The Ottawa Conference 2014 just wrapped. In case you don’t know, the Ottawa Conference was developed nearly 30 years ago by Ian Hart and Ron Harden as a means to introduce and develop approaches to assessing health professions learners (See here for more details on the history of this conference.) Every two years the “Ottawa” Conference meets in a different international venue.
While listening to the plenary speakers at the 2014 Ottawa conference I was struck by how people can attend the same conference and have totally different experiences.
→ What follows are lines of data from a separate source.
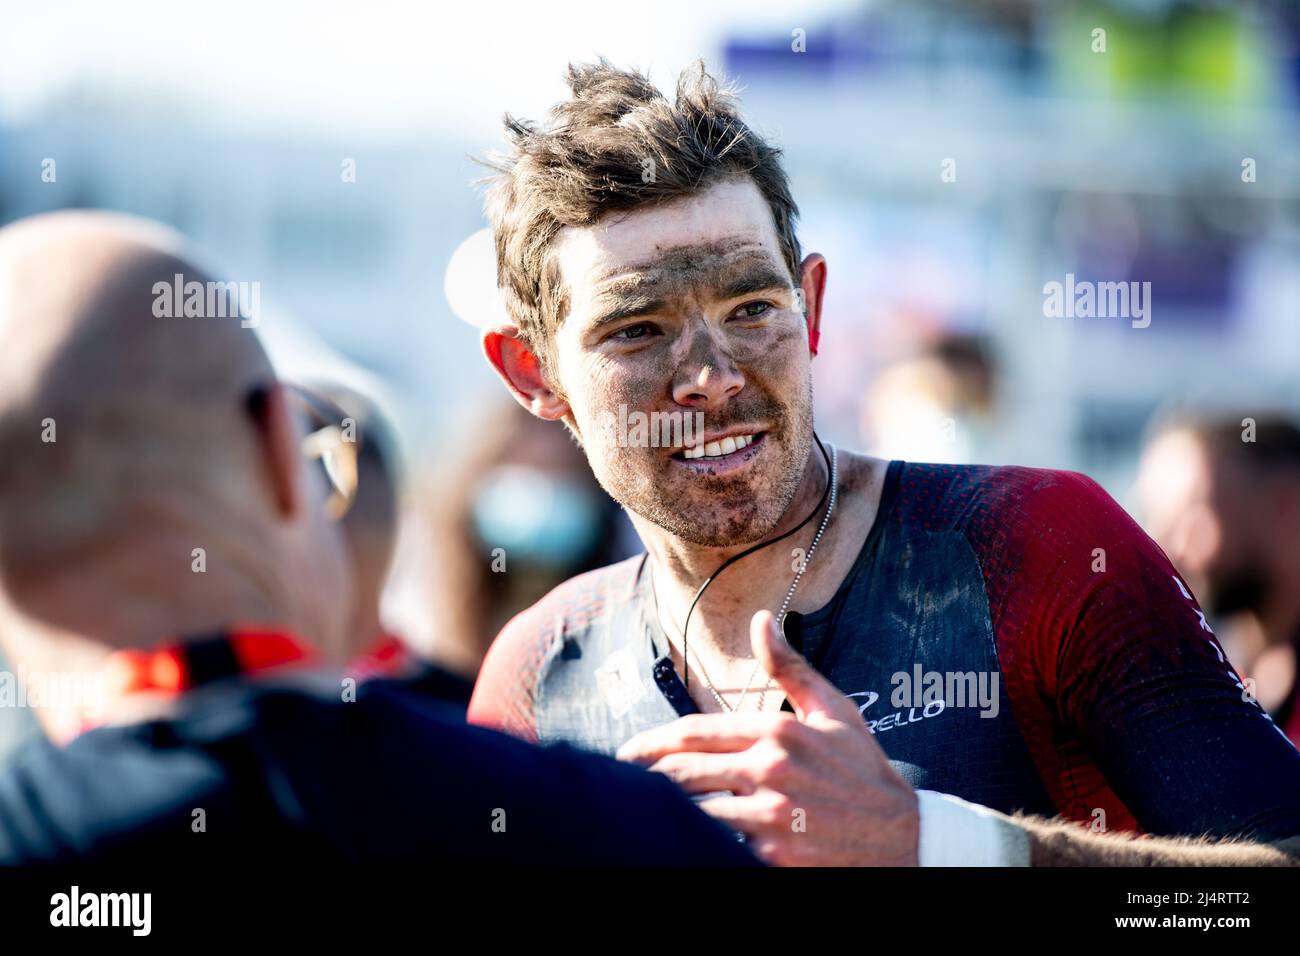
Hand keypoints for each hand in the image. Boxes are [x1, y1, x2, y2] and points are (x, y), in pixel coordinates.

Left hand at [617, 610, 918, 865]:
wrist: (906, 837)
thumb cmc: (865, 771)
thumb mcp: (834, 709)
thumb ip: (789, 668)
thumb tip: (761, 620)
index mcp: (778, 731)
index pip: (693, 734)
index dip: (651, 745)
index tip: (627, 754)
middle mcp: (771, 770)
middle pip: (682, 773)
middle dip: (645, 779)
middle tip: (620, 785)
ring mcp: (773, 816)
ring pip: (693, 813)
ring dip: (663, 814)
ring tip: (640, 814)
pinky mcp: (776, 856)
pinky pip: (720, 848)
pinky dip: (697, 842)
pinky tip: (679, 841)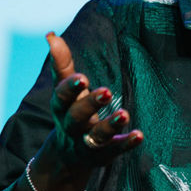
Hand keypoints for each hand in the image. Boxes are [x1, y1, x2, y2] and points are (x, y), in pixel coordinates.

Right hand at [43, 32, 143, 169]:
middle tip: (107, 91)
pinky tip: (139, 135)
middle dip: (91, 104)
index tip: (83, 78)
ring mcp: (86, 142)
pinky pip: (115, 149)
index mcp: (62, 107)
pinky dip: (126, 143)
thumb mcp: (65, 90)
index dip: (71, 88)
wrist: (67, 155)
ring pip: (96, 136)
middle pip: (77, 116)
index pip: (62, 96)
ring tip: (125, 114)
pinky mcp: (103, 154)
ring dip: (110, 125)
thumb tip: (51, 35)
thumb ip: (62, 64)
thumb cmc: (70, 110)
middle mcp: (72, 126)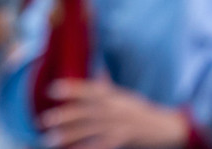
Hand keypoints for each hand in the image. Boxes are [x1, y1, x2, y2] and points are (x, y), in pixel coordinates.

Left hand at [39, 78, 189, 148]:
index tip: (51, 90)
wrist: (168, 126)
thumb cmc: (142, 109)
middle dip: (63, 116)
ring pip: (89, 130)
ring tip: (50, 139)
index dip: (70, 89)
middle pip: (84, 111)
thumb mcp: (124, 95)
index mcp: (112, 95)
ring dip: (68, 135)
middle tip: (43, 119)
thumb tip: (98, 71)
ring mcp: (118, 125)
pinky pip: (101, 145)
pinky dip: (86, 148)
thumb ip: (107, 86)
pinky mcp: (124, 139)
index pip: (88, 89)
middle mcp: (113, 108)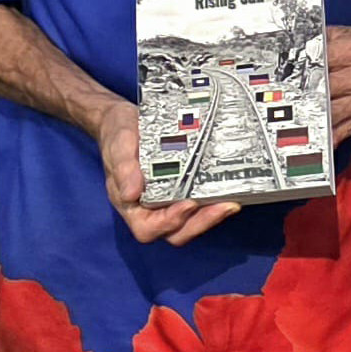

There I was, a humble member of the audience, standing at the back of the room with no space to sit. Trudie Roberts rose to give her keynote and spoke about the very hot topic of cheating in assessment. She discussed its nature, its frequency, the literature on the topic, and how to detect it. No doubt, her speech was well prepared, informative, and interesting.
Then during the question period, unbeknownst to her, she read an electronically submitted question from me! I was very excited!
However, in her follow-up answers, it became very clear to me that we were not attending the same conference. In her subsequent answers, she declared that the voices of Generation Y were missing from the conference and concluded that if we were to have better conversations about issues such as cheating, the millennials would need to show up.
The generations she thought missing were present. We were just in the cheap seats.
The view from the Cheap Seats
The conference was a collection of heavy-hitters and articulate scholars that have been writing the papers and giving the talks that informs my own research. Most of the time, I was torn between asking for autographs (of PDFs of their work) and striking up debate about areas in which I differed in opinion. And yet… for the most part I was unable to speak to them.
And so, when Dr. Roberts asked about the ‘missing’ Generation Y participants, I was initially affronted. She had asked my question, and then stated that my entire generation was missing from the Ottawa Conference discussions. Were we missing? Or were we overlooked?
There were a number of other young faculty members from the millennial generation around me, and we entertained ourselves in a meta-conversation about our absenteeism … via instant messaging, Facebook and text message.
Obviously, we were attending very different conferences. It’s no wonder that Dr. Roberts didn’t know I was there.
In Defence of my Generation
The following keynote had Glenn Regehr deliver a (controversial) argument about learners and teachers playing different games. (In many ways, my millennial-ness probably shows because I immediately thought about the analogies to the recent pop-culture sensation – the Hunger Games.)
His keynote discussed the nature of the medical education system and what happens when the learners we teach start using the rules/structures we create in ways that we did not anticipate. Each successive generation has always thought and wrote about the shortcomings of the next generation. And yet, Dr. Regehr states: “It’s NOT a generational problem.”
Dr. Regehr’s speech questioned the nature of the ‘game’ that we set forth when we design curricula, administer tests, or create systems. He asked: “What if they aren’t playing our game?” As stated very eloquently in the conference program “…perhaps the question we should be challenging ourselves with is not what educational strategies would ideally maximize the acquisition of goals, but rather how do we create willing partners in our students… [W]hat do our grand educational strategies reduce to if they don’t play along?”
In contrast to Dr. Roberts’ argument, depending on the perspective, the cheating medical student or resident can be seen as:
a) Rebels fighting an unfair and antiquated system,
b) Upstart rabble-rousers hell bent on causing chaos
c) Slackers looking for the easy way out,
d) Brilliant Disruptors that can help you find out where your system is vulnerable and where it can be ‘hacked’,
e) All of the Above,
f) None of the above.
As a milllenial that has actively written about this issue in the past and a freshly minted faculty member, I now find myself on the ‘other side.’ Being a faculty member makes it harder to see the student perspective.
From my liminal space, I have been advised to take note of my thoughts and quandaries while in this period of transition. How will I engage learners as partners rather than stakeholders to placate? Or as rebels fighting an arcane and out-dated system, rather than dastardly cheaters that need to be caught? Or as emerging education leaders watching from the back row of the auditorium, rather than the plenary speaker waxing philosophical about an absentee generation?
An Invitation to Generations Before (Gen Xers and Baby Boomers)
To the ICENet members interested in engaging learners and junior faculty members, I invite you to reach out and engage us. Find us in the back of the auditorium, come up and sit with us, talk with us.
Let’s find a way to bridge the inter-generational gap between new and experienced educators. Let’s grow together.